Music educational purpose [3]

My third purpose addresses the child and young person as an individual independent of the social order and quite separate from any general notion of a person. Instead as an autonomous subjective self with the possibility of living creatively and critically. There was intimation of this in purpose [2]. Yet, neither purpose [1] or [2] recognises the uniqueness of each recipient of a music education. Controlling our own musical destiny is a neccessary resistance to the socialising process. Here is the possibility for personal agency and musical self-government.

Thus purpose [3]:

To enable all children and young people to become unique individuals, subjectively enriched, and able to know a sense of personal freedom through making music well.

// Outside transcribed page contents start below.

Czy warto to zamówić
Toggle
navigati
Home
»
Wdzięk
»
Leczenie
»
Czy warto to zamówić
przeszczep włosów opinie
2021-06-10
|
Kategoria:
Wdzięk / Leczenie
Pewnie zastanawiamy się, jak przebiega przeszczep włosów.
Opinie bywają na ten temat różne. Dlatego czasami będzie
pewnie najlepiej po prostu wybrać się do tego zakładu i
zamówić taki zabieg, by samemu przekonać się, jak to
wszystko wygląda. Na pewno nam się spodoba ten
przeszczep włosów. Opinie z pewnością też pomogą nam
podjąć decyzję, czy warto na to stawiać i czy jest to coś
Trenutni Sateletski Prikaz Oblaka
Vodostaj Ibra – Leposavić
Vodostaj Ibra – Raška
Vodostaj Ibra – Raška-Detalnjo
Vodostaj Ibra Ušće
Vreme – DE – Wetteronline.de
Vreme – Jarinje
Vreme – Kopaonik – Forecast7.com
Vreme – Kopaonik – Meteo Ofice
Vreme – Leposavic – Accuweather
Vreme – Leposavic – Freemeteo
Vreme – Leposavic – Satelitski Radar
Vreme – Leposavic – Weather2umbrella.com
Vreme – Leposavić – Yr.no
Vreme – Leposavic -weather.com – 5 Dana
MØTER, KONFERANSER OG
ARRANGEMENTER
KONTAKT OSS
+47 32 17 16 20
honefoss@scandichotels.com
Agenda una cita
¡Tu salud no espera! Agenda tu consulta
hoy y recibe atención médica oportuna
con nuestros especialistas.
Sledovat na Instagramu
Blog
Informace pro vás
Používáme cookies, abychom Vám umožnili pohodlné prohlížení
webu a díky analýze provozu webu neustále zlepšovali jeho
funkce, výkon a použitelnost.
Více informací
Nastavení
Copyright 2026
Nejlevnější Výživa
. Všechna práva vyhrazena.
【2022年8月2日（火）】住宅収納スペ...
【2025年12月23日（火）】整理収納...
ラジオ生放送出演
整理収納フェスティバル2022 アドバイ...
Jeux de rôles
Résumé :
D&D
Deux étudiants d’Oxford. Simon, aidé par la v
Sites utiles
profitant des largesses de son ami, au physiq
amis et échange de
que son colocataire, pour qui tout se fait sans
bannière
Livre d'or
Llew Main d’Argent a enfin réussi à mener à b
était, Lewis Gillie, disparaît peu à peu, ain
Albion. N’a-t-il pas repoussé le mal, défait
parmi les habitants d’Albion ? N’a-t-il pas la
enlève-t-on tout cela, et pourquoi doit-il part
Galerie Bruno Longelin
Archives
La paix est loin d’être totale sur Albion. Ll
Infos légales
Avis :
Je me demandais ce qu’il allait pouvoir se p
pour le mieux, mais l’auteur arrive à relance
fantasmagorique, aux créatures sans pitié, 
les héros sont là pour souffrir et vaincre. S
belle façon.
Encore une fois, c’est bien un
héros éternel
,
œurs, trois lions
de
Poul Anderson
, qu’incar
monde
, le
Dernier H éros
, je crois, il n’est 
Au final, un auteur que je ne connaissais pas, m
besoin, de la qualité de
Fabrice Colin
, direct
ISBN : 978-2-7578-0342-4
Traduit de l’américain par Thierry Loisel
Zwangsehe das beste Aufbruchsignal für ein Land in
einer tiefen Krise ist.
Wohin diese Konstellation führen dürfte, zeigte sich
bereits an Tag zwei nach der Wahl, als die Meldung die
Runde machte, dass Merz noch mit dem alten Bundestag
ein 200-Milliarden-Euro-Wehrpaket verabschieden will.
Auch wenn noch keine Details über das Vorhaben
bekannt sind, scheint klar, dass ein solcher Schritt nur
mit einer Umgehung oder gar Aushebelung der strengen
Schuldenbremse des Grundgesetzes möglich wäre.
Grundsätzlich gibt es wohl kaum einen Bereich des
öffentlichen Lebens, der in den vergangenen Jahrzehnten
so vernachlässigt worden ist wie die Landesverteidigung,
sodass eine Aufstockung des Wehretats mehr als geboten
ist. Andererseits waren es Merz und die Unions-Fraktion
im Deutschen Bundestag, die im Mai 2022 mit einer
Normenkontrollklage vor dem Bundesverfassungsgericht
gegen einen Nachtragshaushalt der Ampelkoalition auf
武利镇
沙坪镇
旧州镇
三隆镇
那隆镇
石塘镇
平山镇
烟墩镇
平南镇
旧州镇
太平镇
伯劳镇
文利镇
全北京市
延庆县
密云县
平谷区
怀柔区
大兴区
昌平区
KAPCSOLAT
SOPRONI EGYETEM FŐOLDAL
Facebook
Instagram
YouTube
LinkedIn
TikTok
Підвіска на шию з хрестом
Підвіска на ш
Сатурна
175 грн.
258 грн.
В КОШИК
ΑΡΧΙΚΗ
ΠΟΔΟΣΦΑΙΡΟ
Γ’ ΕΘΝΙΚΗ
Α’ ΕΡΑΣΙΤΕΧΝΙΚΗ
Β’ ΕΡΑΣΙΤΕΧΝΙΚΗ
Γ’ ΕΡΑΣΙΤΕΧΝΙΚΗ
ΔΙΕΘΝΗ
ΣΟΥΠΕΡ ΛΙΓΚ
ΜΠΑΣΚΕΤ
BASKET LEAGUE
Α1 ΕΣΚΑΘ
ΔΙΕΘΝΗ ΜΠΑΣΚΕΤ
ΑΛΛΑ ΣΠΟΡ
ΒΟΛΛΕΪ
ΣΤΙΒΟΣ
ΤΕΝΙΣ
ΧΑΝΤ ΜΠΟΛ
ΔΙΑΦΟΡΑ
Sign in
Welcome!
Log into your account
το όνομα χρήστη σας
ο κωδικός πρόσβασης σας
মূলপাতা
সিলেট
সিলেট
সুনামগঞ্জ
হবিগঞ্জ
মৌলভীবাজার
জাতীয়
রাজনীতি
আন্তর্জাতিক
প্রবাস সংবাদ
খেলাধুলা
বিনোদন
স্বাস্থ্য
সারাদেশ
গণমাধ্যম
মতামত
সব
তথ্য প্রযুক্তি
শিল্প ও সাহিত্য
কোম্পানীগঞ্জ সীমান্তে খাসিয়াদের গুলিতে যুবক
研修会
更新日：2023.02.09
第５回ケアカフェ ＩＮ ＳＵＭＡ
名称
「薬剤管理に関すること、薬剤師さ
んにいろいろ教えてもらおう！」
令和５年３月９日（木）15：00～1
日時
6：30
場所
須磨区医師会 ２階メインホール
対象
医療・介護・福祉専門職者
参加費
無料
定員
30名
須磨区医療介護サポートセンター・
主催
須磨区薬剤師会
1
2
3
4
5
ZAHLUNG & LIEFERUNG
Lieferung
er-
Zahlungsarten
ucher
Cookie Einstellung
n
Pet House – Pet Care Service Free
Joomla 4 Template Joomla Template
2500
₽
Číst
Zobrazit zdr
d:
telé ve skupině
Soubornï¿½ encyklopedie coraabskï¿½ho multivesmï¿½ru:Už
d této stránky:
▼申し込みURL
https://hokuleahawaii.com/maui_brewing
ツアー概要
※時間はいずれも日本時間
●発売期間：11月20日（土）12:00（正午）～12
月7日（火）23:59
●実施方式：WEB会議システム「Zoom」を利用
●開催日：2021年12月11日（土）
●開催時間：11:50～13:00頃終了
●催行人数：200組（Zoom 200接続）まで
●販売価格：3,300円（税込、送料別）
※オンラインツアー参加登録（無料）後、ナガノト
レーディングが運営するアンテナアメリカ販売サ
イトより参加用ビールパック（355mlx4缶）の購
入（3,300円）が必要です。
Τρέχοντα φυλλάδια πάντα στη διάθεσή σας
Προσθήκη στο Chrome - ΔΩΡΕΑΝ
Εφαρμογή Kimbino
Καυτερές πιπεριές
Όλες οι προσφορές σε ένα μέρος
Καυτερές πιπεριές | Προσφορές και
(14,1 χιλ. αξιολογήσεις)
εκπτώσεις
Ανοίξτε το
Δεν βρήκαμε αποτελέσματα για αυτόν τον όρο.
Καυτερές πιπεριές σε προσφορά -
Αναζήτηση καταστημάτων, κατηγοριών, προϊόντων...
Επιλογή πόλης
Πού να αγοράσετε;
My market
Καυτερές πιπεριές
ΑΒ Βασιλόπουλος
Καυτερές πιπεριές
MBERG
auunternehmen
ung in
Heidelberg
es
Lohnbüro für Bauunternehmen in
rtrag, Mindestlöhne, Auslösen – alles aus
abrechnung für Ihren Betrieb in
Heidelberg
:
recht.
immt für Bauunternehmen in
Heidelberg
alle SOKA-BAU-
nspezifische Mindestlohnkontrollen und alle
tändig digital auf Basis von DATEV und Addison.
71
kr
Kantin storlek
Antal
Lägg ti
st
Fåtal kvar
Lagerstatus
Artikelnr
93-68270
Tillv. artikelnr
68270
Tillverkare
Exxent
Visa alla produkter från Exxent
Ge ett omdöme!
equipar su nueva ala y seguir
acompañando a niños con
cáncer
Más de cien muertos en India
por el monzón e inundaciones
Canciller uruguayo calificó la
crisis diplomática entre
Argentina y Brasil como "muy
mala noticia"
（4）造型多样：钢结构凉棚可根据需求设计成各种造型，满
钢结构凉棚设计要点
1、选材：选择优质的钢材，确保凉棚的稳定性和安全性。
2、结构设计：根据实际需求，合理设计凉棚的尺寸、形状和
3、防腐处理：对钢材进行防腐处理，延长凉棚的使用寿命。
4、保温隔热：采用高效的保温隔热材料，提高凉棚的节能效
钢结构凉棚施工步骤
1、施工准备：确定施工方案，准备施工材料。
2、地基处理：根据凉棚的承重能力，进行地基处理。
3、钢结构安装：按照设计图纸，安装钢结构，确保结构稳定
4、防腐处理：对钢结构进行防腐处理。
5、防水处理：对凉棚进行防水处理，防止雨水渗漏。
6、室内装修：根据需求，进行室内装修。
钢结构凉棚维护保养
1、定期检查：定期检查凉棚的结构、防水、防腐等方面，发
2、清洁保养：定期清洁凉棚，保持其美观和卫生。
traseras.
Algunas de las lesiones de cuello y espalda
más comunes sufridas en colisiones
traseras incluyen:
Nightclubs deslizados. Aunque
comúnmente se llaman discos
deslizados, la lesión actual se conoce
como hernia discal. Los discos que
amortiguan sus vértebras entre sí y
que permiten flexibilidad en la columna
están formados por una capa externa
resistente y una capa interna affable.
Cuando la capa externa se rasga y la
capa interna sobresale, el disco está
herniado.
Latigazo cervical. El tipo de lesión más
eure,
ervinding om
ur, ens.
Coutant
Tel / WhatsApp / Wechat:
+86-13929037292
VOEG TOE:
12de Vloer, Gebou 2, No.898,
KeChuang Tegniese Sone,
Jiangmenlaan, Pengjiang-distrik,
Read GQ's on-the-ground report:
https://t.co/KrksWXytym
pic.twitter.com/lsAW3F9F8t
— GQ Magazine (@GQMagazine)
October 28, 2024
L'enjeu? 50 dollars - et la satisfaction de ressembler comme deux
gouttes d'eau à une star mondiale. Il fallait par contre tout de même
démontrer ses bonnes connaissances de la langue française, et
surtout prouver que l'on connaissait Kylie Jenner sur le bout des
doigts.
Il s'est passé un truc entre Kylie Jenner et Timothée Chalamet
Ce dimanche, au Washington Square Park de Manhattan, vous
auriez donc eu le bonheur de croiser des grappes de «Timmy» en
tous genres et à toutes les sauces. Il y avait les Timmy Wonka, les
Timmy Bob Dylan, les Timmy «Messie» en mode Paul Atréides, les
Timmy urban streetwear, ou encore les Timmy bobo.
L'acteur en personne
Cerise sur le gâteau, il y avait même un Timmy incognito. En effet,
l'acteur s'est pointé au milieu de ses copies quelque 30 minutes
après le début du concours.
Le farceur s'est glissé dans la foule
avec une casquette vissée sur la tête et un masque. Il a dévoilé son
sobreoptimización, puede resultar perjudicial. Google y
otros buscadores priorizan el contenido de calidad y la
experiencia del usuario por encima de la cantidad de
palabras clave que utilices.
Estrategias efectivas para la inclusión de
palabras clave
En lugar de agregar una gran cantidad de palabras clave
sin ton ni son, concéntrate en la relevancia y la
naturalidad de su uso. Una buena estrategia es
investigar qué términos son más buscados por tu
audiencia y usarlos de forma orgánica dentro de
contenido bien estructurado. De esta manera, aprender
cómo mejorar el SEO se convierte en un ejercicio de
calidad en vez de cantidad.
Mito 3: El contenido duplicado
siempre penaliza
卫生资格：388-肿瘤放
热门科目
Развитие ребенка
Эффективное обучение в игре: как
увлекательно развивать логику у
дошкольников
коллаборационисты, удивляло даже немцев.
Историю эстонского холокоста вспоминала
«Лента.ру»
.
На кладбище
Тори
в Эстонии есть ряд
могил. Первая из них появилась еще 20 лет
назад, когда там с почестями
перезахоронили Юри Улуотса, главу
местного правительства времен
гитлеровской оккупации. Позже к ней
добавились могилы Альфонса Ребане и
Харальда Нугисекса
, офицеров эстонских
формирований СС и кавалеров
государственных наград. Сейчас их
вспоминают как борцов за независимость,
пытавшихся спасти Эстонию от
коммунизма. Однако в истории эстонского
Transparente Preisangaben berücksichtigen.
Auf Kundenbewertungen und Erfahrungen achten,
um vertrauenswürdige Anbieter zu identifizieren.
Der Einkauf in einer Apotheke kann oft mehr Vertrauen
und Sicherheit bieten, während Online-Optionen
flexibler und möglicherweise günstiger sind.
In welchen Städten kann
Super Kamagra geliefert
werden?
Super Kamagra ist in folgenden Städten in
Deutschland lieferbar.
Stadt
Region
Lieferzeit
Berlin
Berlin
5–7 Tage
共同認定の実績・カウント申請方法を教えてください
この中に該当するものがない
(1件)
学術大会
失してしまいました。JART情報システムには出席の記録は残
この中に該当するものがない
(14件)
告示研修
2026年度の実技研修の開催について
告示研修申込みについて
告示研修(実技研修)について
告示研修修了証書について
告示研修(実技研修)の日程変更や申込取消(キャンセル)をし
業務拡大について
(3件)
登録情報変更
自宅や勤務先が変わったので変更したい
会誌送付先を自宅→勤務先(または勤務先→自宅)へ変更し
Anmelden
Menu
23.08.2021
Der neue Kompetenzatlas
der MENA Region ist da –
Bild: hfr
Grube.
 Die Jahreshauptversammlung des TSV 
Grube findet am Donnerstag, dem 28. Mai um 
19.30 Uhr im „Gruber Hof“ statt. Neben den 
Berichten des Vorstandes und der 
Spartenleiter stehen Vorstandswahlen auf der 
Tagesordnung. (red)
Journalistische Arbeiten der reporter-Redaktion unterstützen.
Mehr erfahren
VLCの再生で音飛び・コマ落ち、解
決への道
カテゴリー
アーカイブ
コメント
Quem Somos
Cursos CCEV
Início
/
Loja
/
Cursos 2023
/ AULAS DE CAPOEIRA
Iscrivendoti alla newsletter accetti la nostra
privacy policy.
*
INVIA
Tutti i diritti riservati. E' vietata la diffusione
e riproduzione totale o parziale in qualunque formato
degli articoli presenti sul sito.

And presented as a whole incorporating [1] and [2]:

The purpose of music education is:

To induct all children and young people into existing musical practices with the potential for the regeneration of these practices through critical engagement and with the knowledge of how to make music well, enabling all children and young people become unique individuals, subjectively enriched.

Notes:

[1] In proposing such a purpose I have followed the philosopher Gert Biesta’s approach to framing educational purposes.

[2] The reader is directed to chapter 16 of Music in the School: Significance and Purpose in The Bloomsbury Handbook of Popular Music Education: Perspectives and Practices edited by Zack Moir, Bryan Powell and Dylan Smith in which I set out the purposes of music education more fully.

[3] The three purposes are meant to be overlapping and mutually affirmative. The balance between the three can be made in responsne to circumstances. I can imaging purpose [3] might dominate at times, for example.

[4] I am at some pains to emphasise the ‘all children and young people’ phrase as my concern is a music education available to all and well represented by the idea of a statutory music education 4-14.